The down-below activists, closer to being actually poor, are still buffeted by parents that coddle them endlessly and an economy that allowed them to be net drains on their households without too much trouble. That's going to get changed as money gets tight, especially if the jobs market's cap has shrunk. Things will increase in price as the global networks get thinned; there's no doubt of that. We've all asked: "how do these people have the fucking time to protest all the time? How are these people just okay with showing their faces breaking shit?" A glut of money and an aimless bourgeois class lets that happen, that's how. 2008 gave them all a brief impression of what it was like to go without, though the damages there mostly fell onto the working classes and poor -- these yuppies were the ones that went on holiday to their local park to sing coombayah. They gave OWS their all, except they fucked that up so bad that the banks came back even more entrenched and corrupt than before. And then it was 11-12 years of straight economic growth, highly concentrated in tech and tech-adjacent firms that all benefitted from the unipolar arrangement.

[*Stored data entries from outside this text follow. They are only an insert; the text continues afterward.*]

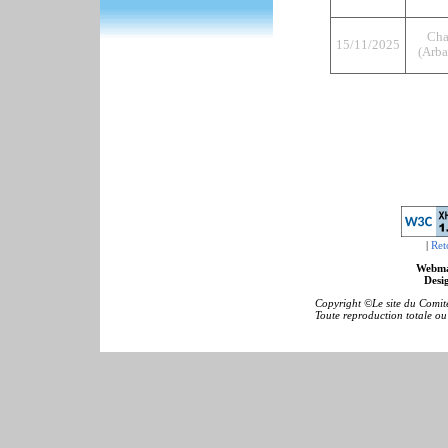
Cha
15/11/2025
(Arba
|
Ret
Webma
Desig
Copyright ©Le site du Comité
Toute reproduction totale ou p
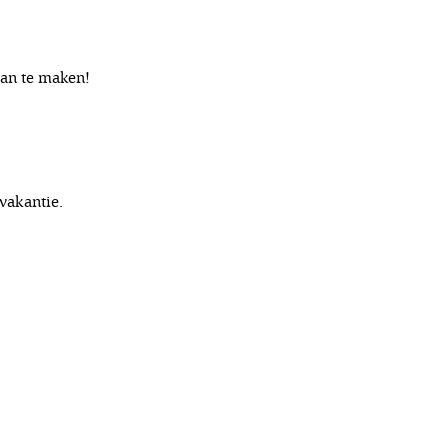
 van te maken!
tvakantie.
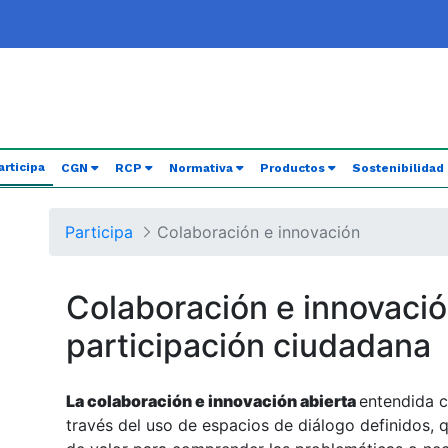
(current)
articipa
CGN
RCP
Normativa
Productos
Sostenibilidad
Participa
Colaboración e innovación
Colaboración e innovació
participación ciudadana
La colaboración e innovación abierta
entendida c
través del uso de espacios de diálogo definidos, q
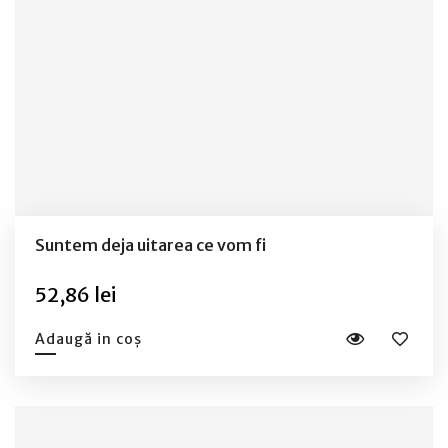
Suntem deja uitarea ce vom fi
52,86 lei
Adaugă in coș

I see all of this shit getting bored and wandering off to lead unimpressive middle-aged lives, coupled with further explosions in anxiety and depression among the group involved because they now realize they farted about playing revolutionary in their 20s and forgot to do what the kids in the 60s did - get useful skills. I see this as a last-ditch effort to push everything in and through by a cornered class that realizes, soon, the US-centric nature of the internet - awfully useful for when you want to astroturf the size of your "grassroots" campaign - is starting to slip away. There's an absolute fear of the silent majority in the US, and all efforts are being made to sneak around them as much as is possible. So, really, I think it's going to be a firecracker of 5 years and the re-emergence of political violence as a common tactic (I mean, hell, BLM venerates BLA)... as it becomes increasingly clear that this kind of bombastic "activism" doesn't achieve jack shit, and indeed might contribute to scuppering meaningful efforts for social progress. People will turn on that yuppie extremism and seek a return to sleepy peacefulness, and the good progressives will drag all of their causes they hide behind as shields down to their shallow mass graves, just so that some future group might dig it up in a couple decades.